What Crawley did was gamesmanship. A performance with just enough ambiguity to avoid a reprimand.
The next day, Akash Deep — tailender, rookie, and possibly hoping for the same Oscar nomination — tried the same trick. He gestured for attention, stalled for time, and hoped to escape one last over from Ben Stokes. But unlike Crawley, he failed. The England captain ended his brief stay at the crease, leaving India at 58/4 going into the last day of a fascinating Test match.
This was sport’s legal grey zone — a space full of performative cramps and raised eyebrows.

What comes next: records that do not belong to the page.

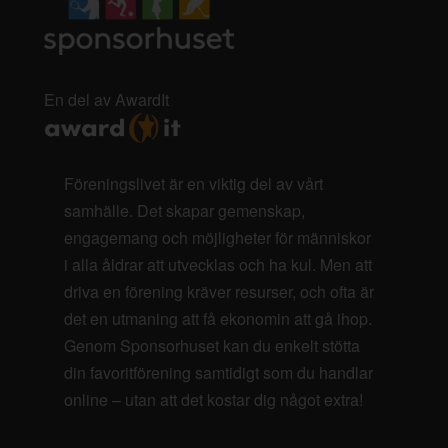
En del av AwardIt
Föreningslivet är en viktig del av vårt
samhälle. Det skapar gemenskap,
engagemang och möjligheter för människor
i alla åldrar att utvecklas och ha kul. Men att
driva en förening kräver resurser, och ofta är
det en utmaning att få ekonomin att gå ihop.
Genom Sponsorhuset kan du enkelt stötta
din favoritförening samtidigt som du handlar
online – utan att det kostar dig något extra!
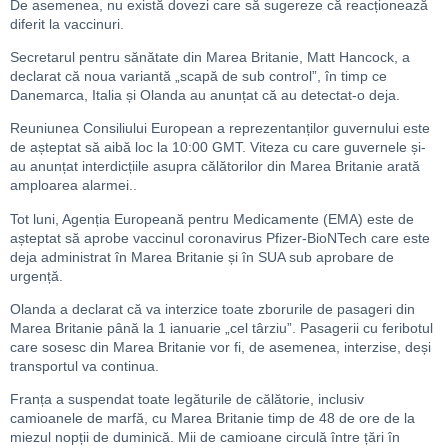
De asemenea, nu există dovezi care să sugereze că reacționează
diferit la vaccinuri.
Secretarul pentru sănătate din Marea Britanie, Matt Hancock, a
declarat că noua variantă „scapă de sub control”, în timp ce
Danemarca, Italia și Olanda au anunțat că au detectat-o deja.
Reuniunea Consiliului European a reprezentanților guvernului este
de așteptat să aibă loc la 10:00 GMT. Viteza cu care guvernele și-
au anunțat interdicțiile asupra călătorilor din Marea Britanie arată
amploarea alarmei..
Tot luni, Agenția Europeană pentru Medicamente (EMA) este de
așteptat să aprobe vaccinul coronavirus Pfizer-BioNTech care este
deja administrat în Marea Britanie și în SUA sub aprobare de
urgență.
Olanda a declarat că va interzice toate zborurile de pasageri din
Marea Britanie până la 1 ianuarie „cel târziu”. Pasagerii cu feribotul
care sosesc din Marea Britanie vor fi, de asemenea, interzise, deși
transportul va continua.
Franța a suspendat toate legăturile de călătorie, inclusiv
camioanele de marfă, cu Marea Britanie timp de 48 de ore de la
miezul nopții de duminică. Mii de camioane circulă între țări în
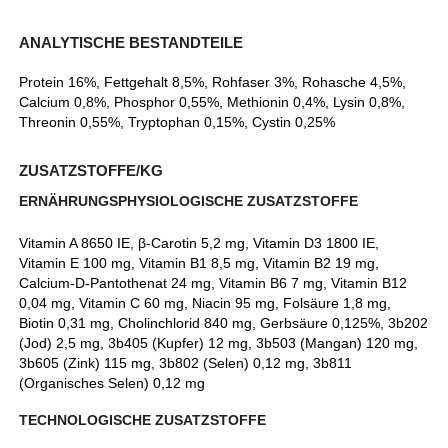
ANALYTISCHE BESTANDTEILE
Protein 16%, Fettgehalt 8,5%, Rohfaser 3%, Rohasche 4,5%,
Calcium 0,8%, Phosphor 0,55%, Methionin 0,4%, Lysin 0,8%,
Threonin 0,55%, Tryptophan 0,15%, Cystin 0,25%
ZUSATZSTOFFE/KG
ERNÄHRUNGSPHYSIOLOGISCHE ZUSATZSTOFFE
Vitamin A 8650 IE, β-Carotin 5,2 mg, Vitamin D3 1800 IE,
Vitamin E 100 mg, Vitamin B1 8,5 mg, Vitamin B2 19 mg,
Calcium-D-Pantothenat 24 mg, Vitamin B6 7 mg, Vitamin B12
0,04 mg, Vitamin C 60 mg, Niacin 95 mg, Folsäure 1,8 mg,
Biotin 0,31 mg, Cholinchlorid 840 mg, Gerbsäure 0,125%, 3b202
(Jod) 2,5 mg, 3b405 (Kupfer) 12 mg, 3b503 (Mangan) 120 mg,
3b605 (Zink) 115 mg, 3b802 (Selen) 0,12 mg, 3b811
(Organisches Selen) 0,12 mg
TECHNOLOGISCHE ZUSATZSTOFFE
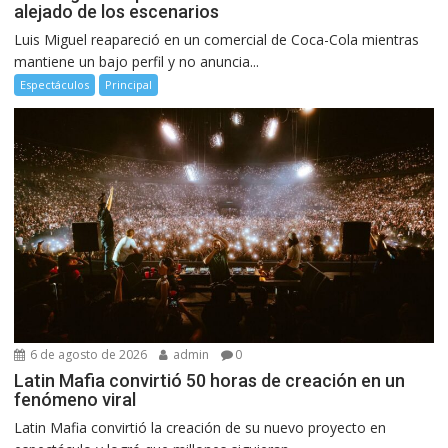
alejado de los escenarios
Luis Miguel reapareció en un comercial de Coca-Cola mientras
mantiene un bajo perfil y no anuncia...
Espectáculos
Principal
6 de agosto de 2026
admin
0
Latin Mafia convirtió 50 horas de creación en un
fenómeno viral
Latin Mafia convirtió la creación de su nuevo proyecto en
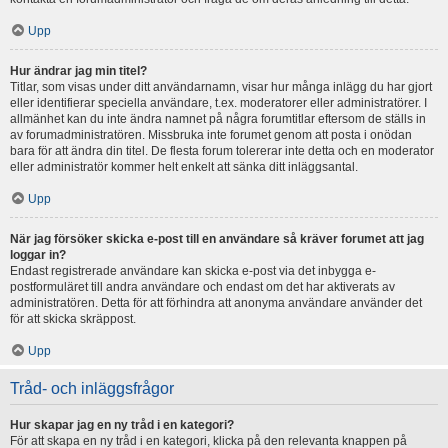
Upp
Hur ändrar jag min titel?
Titlar, som visas under ditt användarnamn, visar hur många inlägg du har gjort
eller identifierar speciella användare, t.ex. moderatorer eller administratörer. I
allmänhet kan du inte ändra namnet på några forumtitlar eftersom de ställs in
av forumadministratören. Missbruka inte forumet genom att posta i onödan
bara för att ändra din titel. De flesta forum tolererar inte detta och en moderator
eller administratör kommer helt enkelt att sänka ditt inläggsantal.
Upp
När jag försöker skicka e-post till en användare så kräver forumet att jag
loggar in?
Endast registrerade användare kan skicka e-post via det inbygga e-
postformuläret till andra användare och endast om det har aktiverats av
administratören. Detta för att förhindra att anonyma användare använder det
för att skicka skräppost.
Upp
Tråd- och inläggsfrågor
Hur skapar jag en ny tråd i en kategori?
För att skapa en ny tråd i en kategori, klicka på den relevanta knappen på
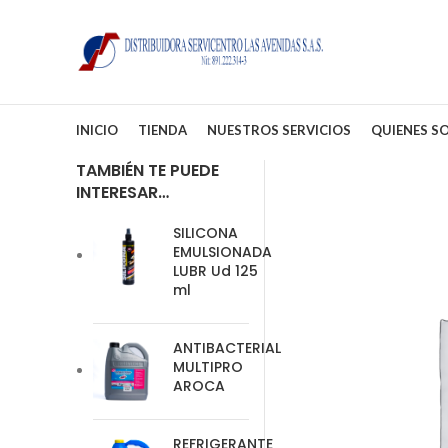
INICIO
TIENDA
NUESTROS SERVICIOS
QUIENES S
TAMBIÉN TE PUEDE
INTERESAR…
SILICONA
EMULSIONADA
LUBR Ud 125
ml
ANTIBACTERIAL
MULTIPRO
AROCA
REFRIGERANTE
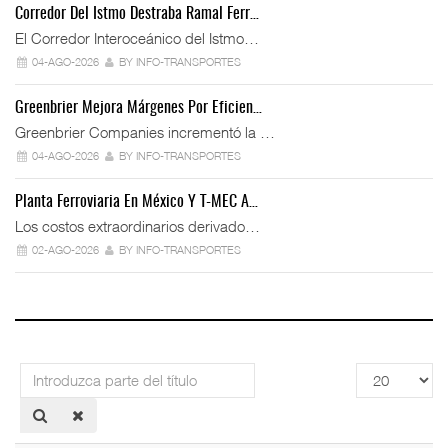
Corredor Del Istmo Destraba Ramal Ferr…
El Corredor Interoceánico del Istmo…
04-AGO-2026
BY INFO-TRANSPORTES
Greenbrier Mejora Márgenes Por Eficien…
Greenbrier Companies incrementó la …
04-AGO-2026
BY INFO-TRANSPORTES
Planta Ferroviaria En México Y T-MEC A…
Los costos extraordinarios derivado…
02-AGO-2026
BY INFO-TRANSPORTES
Introduzca
Cantidad
parte
a
del
mostrar
título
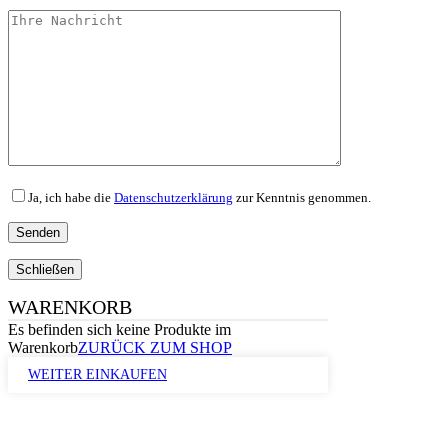
Ja, ich habe die
Datenschutzerklärung
zur Kenntnis genommen.
Schließen
WARENKORB
Es befinden sich keine Produkte im
Warenkorb
ZURÜCK ZUM SHOP
WEITER EINKAUFEN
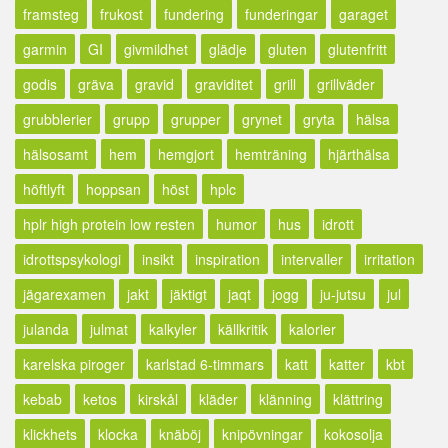
framsteg
frukost
fundering
funderingar
garaget
garmin
GI
givmildhet
glädje
gluten
glutenfritt
godis
gräva
gravid
graviditet
grill
grillväder
grubblerier
grupp
grupper
grynet
gryta
hälsa
hälsosamt
hem
hemgjort
hemträning
hjärthälsa
höftlyft
hoppsan
höst
hplc
hplr high protein low resten
humor
hus
idrott
idrottspsykologi
insikt
inspiration
intervaller
irritation
jägarexamen
jakt
jäktigt
jaqt
jogg
ju-jutsu
jul
julanda
julmat
kalkyler
källkritik
kalorier
karelska piroger
karlstad 6-timmars
katt
katter
kbt
kebab
ketos
kirskål
kläder
klänning
klättring
klickhets
klocka
knäböj
knipövningar
kokosolja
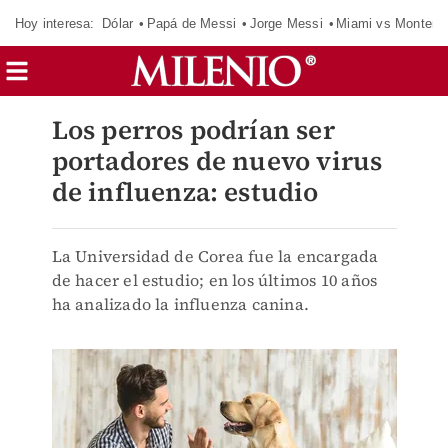
Hoy interesa:
Dólar
Papá de Messi
Jorge Messi
Miami vs Monterr
Los perros podrían ser
portadores de nuevo virus
de influenza: estudio
La Universidad de Corea fue la encargada
de hacer el estudio; en los últimos 10 años
ha analizado la influenza canina.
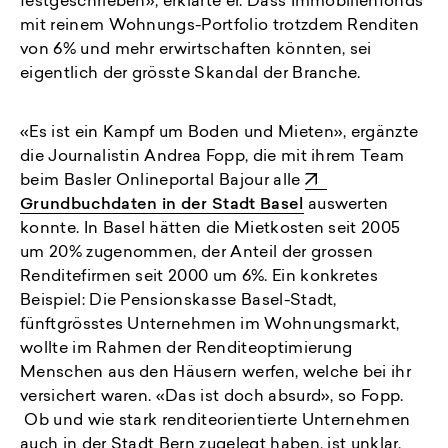
festgeschrieben», erklärte er. Dass Immobilienfonds
mit reinem Wohnungs-Portfolio trotzdem Renditen
von 6% und mehr erwirtschaften könnten, sei
eigentlich der grösste Skandal der Branche.
«Es ist ein Kampf um Boden und Mieten», ergänzte
die Journalistin Andrea Fopp, die mit ihrem Team
beim Basler Onlineportal Bajour alle
Grundbuchdaten in der Stadt Basel
auswerten
konnte. In Basel hätten die Mietkosten seit 2005
um 20% zugenommen, der Anteil der grossen
Renditefirmen seit 2000 um 6%. Ein konkretes
Beispiel: Die Pensionskasse Basel-Stadt,
fünftgrösstes Unternehmen im Wohnungsmarkt,
wollte im Rahmen der Renditeoptimierung
Menschen aus den Häusern werfen, welche bei ihr
versichert waren. «Das ist doch absurd», so Fopp.
Ob und wie stark renditeorientierte Unternehmen
auch in der Stadt Bern zugelegt haben, ist unklar.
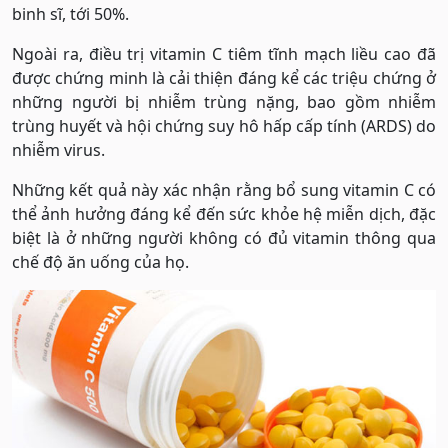
binh sĩ, tới 50%.
Ngoài ra, điều trị vitamin C tiêm tĩnh mạch liều cao đã
được chứng minh là cải thiện đáng kể các triệu chứng ở
những người bị nhiễm trùng nặng, bao gồm nhiễm
trùng huyết và hội chứng suy hô hấp cấp tính (ARDS) do
nhiễm virus.
Những kết quả này xác nhận rằng bổ sung vitamin C có
thể ảnh hưởng đáng kể đến sức khỏe hệ miễn dịch, đặc
biệt là ở những người không có đủ vitamin thông qua
chế độ ăn uống của họ.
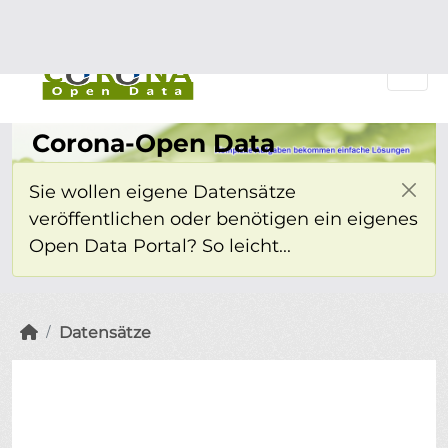
Überspringen zum Hauptinhalt
Einloggen
Corona-Open Data
Sie wollen eigene Datensätze
veröffentlichen oder benötigen ein eigenes
Open Data Portal? So leicht...
Datensätze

While sportsmanship is about fairness and restraint, gamesmanship is essentially its sly twin — rule-abiding on the surface, but underneath, just petty opportunism and loophole hunting.
Crawley’s act — or Glove Gate — danced on that tightrope.
Unsportsmanlike behaviour, though, is something else. It’s Dennis Lillee kicking Javed Miandad, Trevor Chappell bowling underarm to stop a six. It’s Diego Maradona’s ‘Hand of God’ goal at the 1986 World Cup.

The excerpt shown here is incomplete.